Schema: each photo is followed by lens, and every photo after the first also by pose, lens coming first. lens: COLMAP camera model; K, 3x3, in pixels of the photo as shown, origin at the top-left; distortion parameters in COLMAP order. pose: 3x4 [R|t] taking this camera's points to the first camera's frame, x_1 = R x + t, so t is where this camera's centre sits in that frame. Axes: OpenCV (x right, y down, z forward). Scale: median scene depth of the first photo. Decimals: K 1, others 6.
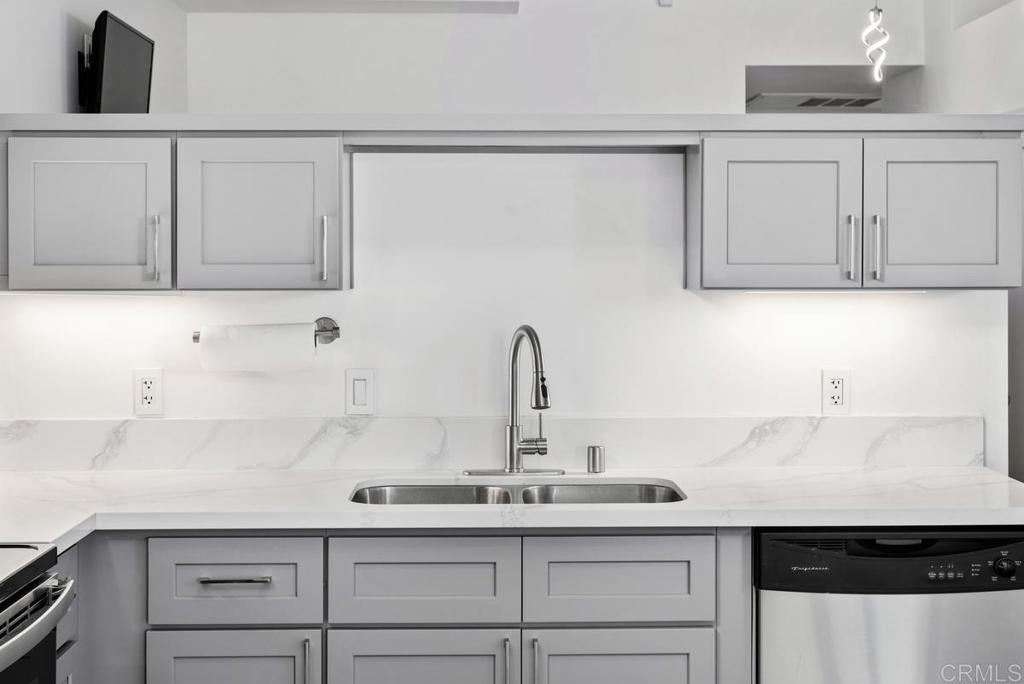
lens RADIAL K [[1544.1, 0, 535.9], [0, 1544.1, 279.5], [0, 0, 1]] dist [0.000188, 0.007848]
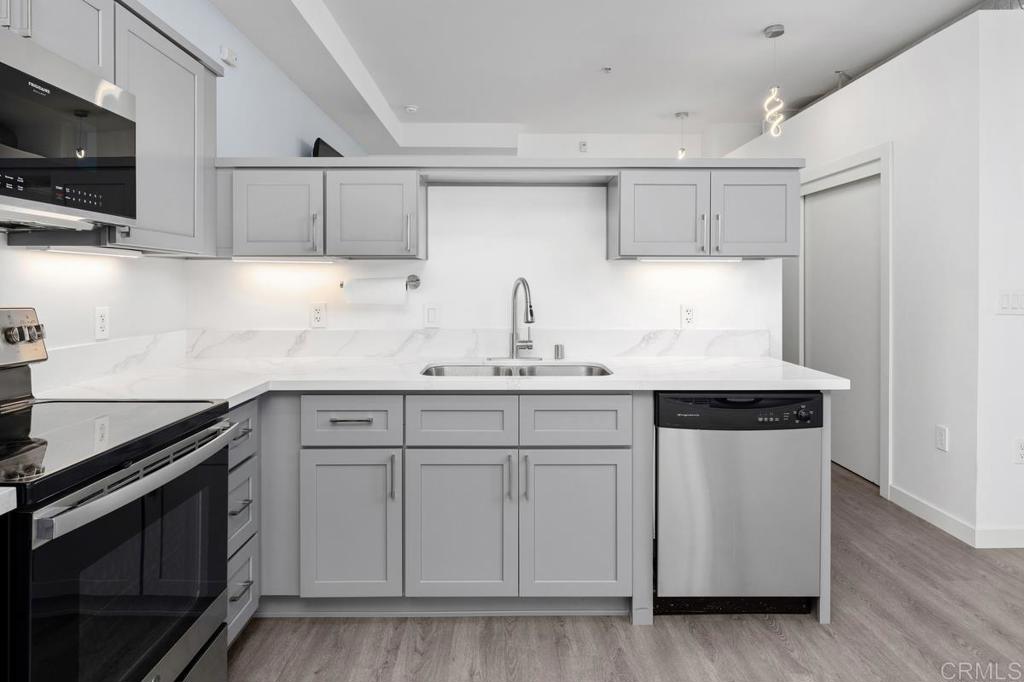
lens RADIAL K [[588.1, 0, 509.2], [0, 588.1, 289.8], [0, 0, 1]] dist [-0.000343, 0.000112]
pose [[0.999672, 0.000761, -0.025584, -0.002960], [-0.000780, 0.999999, -0.000698, 0.046318], [0.025583, 0.000718, 0.999672, 0.323430]]
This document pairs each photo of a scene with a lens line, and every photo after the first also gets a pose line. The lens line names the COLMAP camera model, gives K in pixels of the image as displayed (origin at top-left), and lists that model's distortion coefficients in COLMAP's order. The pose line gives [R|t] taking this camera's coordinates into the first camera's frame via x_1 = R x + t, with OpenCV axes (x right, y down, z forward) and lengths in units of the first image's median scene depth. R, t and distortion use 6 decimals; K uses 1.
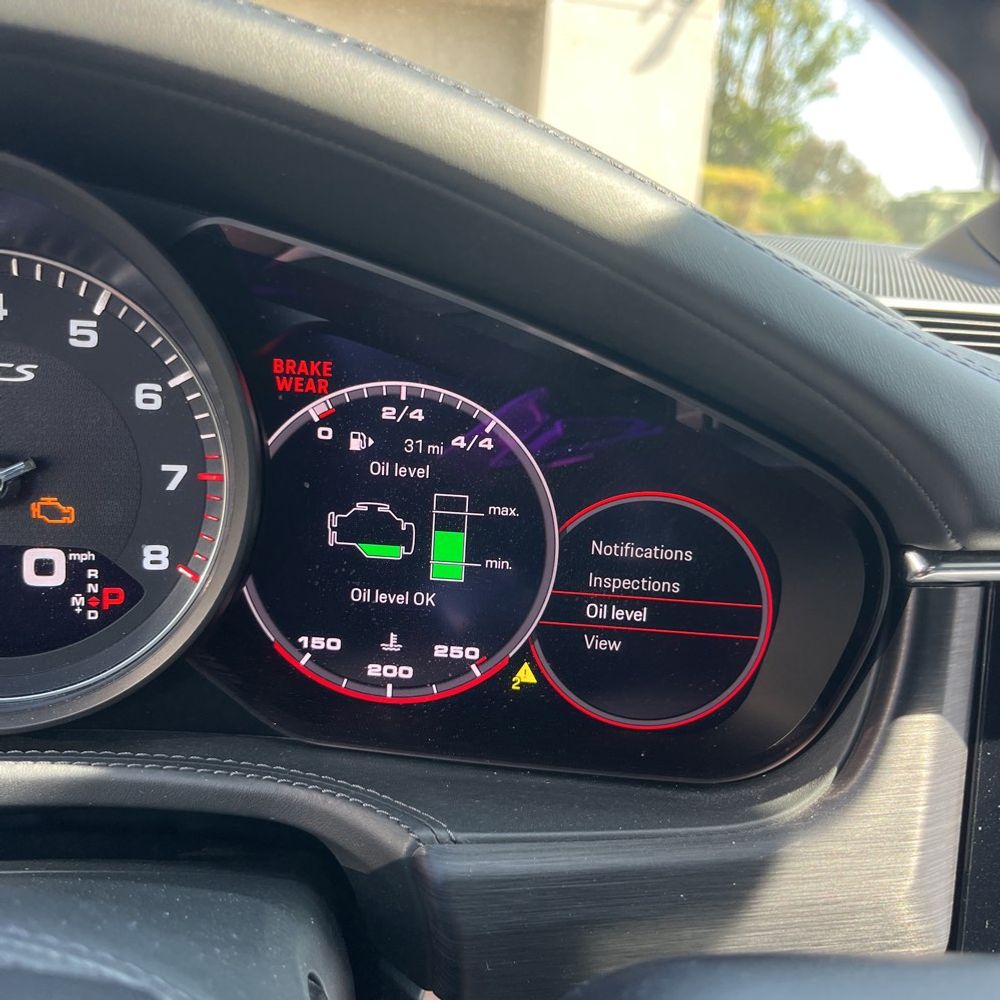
lens RADIAL K [[1016.5, 0, 492.4], [0, 1016.5, 502.5], [0, 0, 1]] dist [0.010990, 0.000000]
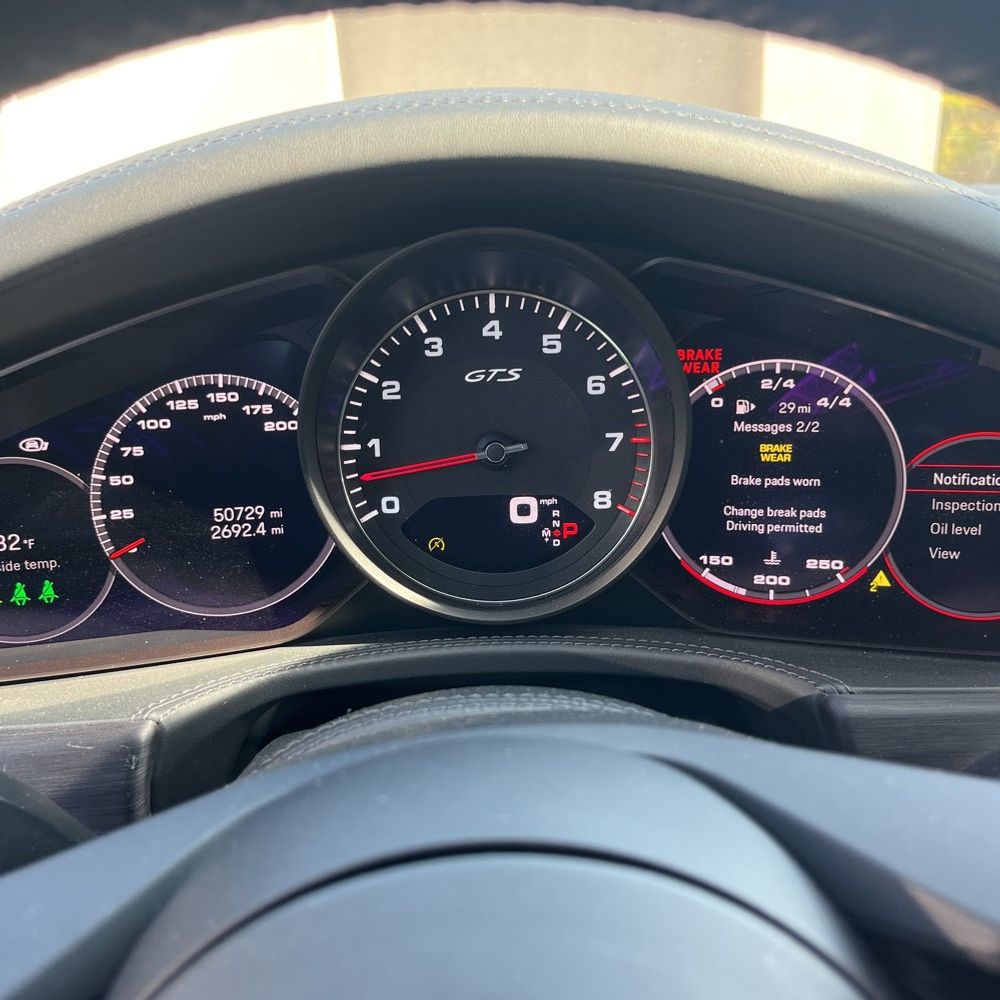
lens RADIAL K [[1016.5, 0, 508.7], [0, 1016.5, 495.6], [0, 0, 1]] dist [0.010990, 0.000000]
pose [[0.973826, -0.042535, -0.223281, -0.140293], [0.051505, 0.998077, 0.034503, -0.006287], [0.221384, -0.045100, 0.974143, -0.370200]]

### WHAT THE TASK ASKS
Write out all of the data above exactly, without any of its pictures.

### RESULT
Schema: each photo is followed by lens, and every photo after the first also by pose, lens coming first. lens: COLMAP camera model; K, 3x3, in pixels of the photo as shown, origin at the top-left; distortion parameters in COLMAP order. pose: 3x4 [R|t] taking this camera's points to the first camera's frame, x_1 = R x + t, so t is where this camera's centre sits in that frame. Axes: OpenCV (x right, y down, z forward). Scale: median scene depth of the first photo. Decimals: K 1, others 6.
lens RADIAL K [[1544.1, 0, 535.9], [0, 1544.1, 279.5], [0, 0, 1]] dist [0.000188, 0.007848]
lens RADIAL K [[588.1, 0, 509.2], [0, 588.1, 289.8], [0, 0, 1]] dist [-0.000343, 0.000112]
pose [[0.999672, 0.000761, -0.025584, -0.002960], [-0.000780, 0.999999, -0.000698, 0.046318], [0.025583, 0.000718, 0.999672, 0.323430]]
This document pairs each photo of a scene with a lens line, and every photo after the first also gets a pose line. The lens line names the COLMAP camera model, gives K in pixels of the image as displayed (origin at top-left), and lists that model's distortion coefficients in COLMAP's order. The pose line gives [R|t] taking this camera's coordinates into the first camera's frame via x_1 = R x + t, with OpenCV axes (x right, y down, z forward) and lengths in units of the first image's median scene depth. R, t and distortion use 6 decimals; K uses 1.
lens RADIAL K [[1016.5, 0, 492.4], [0, 1016.5, 502.5], [0, 0, 1]] dist [0.010990, 0.000000]
lens RADIAL K [[1016.5, 0, 508.7], [0, 1016.5, 495.6], [0, 0, 1]] dist [0.010990, 0.000000]
pose [[0.973826, -0.042535, -0.223281, -0.140293], [0.051505, 0.998077, 0.034503, -0.006287], [0.221384, -0.045100, 0.974143, -0.370200]]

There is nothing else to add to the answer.